The annual health benefits of the rule are enormous. EPA has relied on thousands of studies that established the serious and long term impact of these pollutants on premature deaths, heart attacks, hospitalizations, pregnant women, babies and children.

Moreover, it significantly reduces the largest remaining human-caused emissions of mercury–a potent neurotoxin with fetal impacts.

Maybe some can shrug off the advice of the American Academy of Pediatrics and others but I cannot.

Why then does Sen. Rockefeller shrug off the findings of West Virginia University studies that indicate those of his constituents who live near mountaintop removal mines are more likely to get cancer or have babies with birth defects?

In reality, all Sen. Rockefeller has urged West Virginians — especially those who run the coal industry — to do is to base their discussions about mining’s future on some facts, instead of hysterics. This is a hard sell, given that Republican opponents of Sen. Joe Manchin and Gov. Earl Ray Tomblin have Sen. Manchin and Gov. Tomblin running scared of any suggestion, no matter how ridiculous, that they are not friends of the coal industry. And it certainly didn’t help Sen. Rockefeller that Arch Coal timed the announcement of more Appalachian layoffs for the day after his Senate floor speech.  That announcement makes it all the more important for everyone to read the part of his speech where Sen. Rockefeller outlined the real challenges facing coal:

– First, our coal reserves are finite and many coal-fired power plants are aging. The cheap, easy coal seams are diminishing, and production is falling – especially in the Central Appalachian Basin in Southern West Virginia. Production is shifting to lower cost areas like the Illinois and Powder River Basins. The average age of our nation’s 1,100-plus coal fired plants is 42.5 years, with hundreds of plants even older. These plants run less often, are less economic and the least efficient.

– Second, natural gas use is on the rise. Power companies are switching to natural gas because of lower prices, cheaper construction costs, lower emissions and vast, steady supplies. Even traditional coal companies like Consol are increasingly investing in natural gas over coal.

– Third, the shift to a lower carbon economy is not going away and it’s a disservice to coal miners and their families to pretend that it is. Coal company operators deny that we need to do anything to address climate change despite the established scientific consensus and mounting national desire for a cleaner, healthier environment.

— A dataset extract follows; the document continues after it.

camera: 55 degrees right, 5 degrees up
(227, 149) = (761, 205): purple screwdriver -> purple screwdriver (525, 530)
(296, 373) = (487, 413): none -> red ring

Photo by Jon C. Hancock, Associated Press

Maybe the most important thing Sen. Rockefeller said, though, had more to do with what sort of future all of us, and especially our leaders, are telling our children or grandchildren they might — or might not — have in West Virginia. I’ve written on this blog before:

On thing that has been on my mind lately is what coal miners used to tell me when I drove around Southern West Virginia 20 years ago when I first started at the Gazette. They always used to tell me they did what they did so their kids could go to college and do something else. They seldom wanted coal mining to be their son or daughter’s future. But today, all you hear from political leaders like Sens. Jay Rockefeller and Joe Manchin is that “coal defines us” and is West Virginia’s future.

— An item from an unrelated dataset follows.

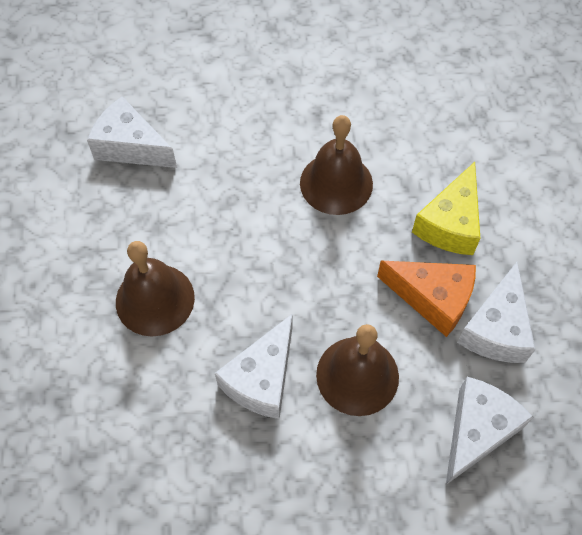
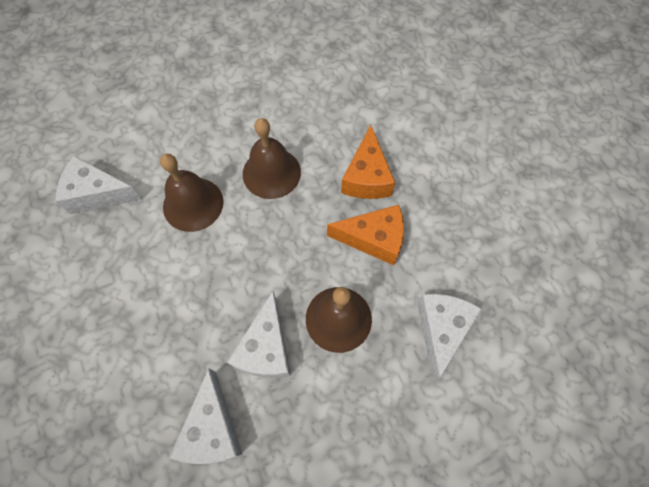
camera: 20 degrees left, 5 degrees up
(155, 299) = (158, 313): brown bell -> brown bell (193, 204)
(450, 223) = (366, 177): yellow cheese -> orange cheese
(496, 329) = (427, 246): white cheese -> white cheese (212, 428)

Those who push the notion that the Obama administration is engaging in a “war on coal” would have us believe that if only the current administration could be defeated, we could have 100,000 coal miners working in West Virginia again … the good times would be rolling.

Sen. Rockefeller talked about finding a way to maintain some future for coal. But he also warned us that we can’t go back to the past. One of the most interesting points in his speech was when he was delivering that line about “the lower carbon economy not going away” and diverted from the prepared text. I included that prepared text above. Here’s what the senator really said on the floor of the United States Senate:

The shift to a lower carbon economy is not going away, and it’s a disservice — a terrible disservice — to coal miners and their families to pretend that it is, to tell them that it is, that everything can be as it was.  That can’t be. It’s over.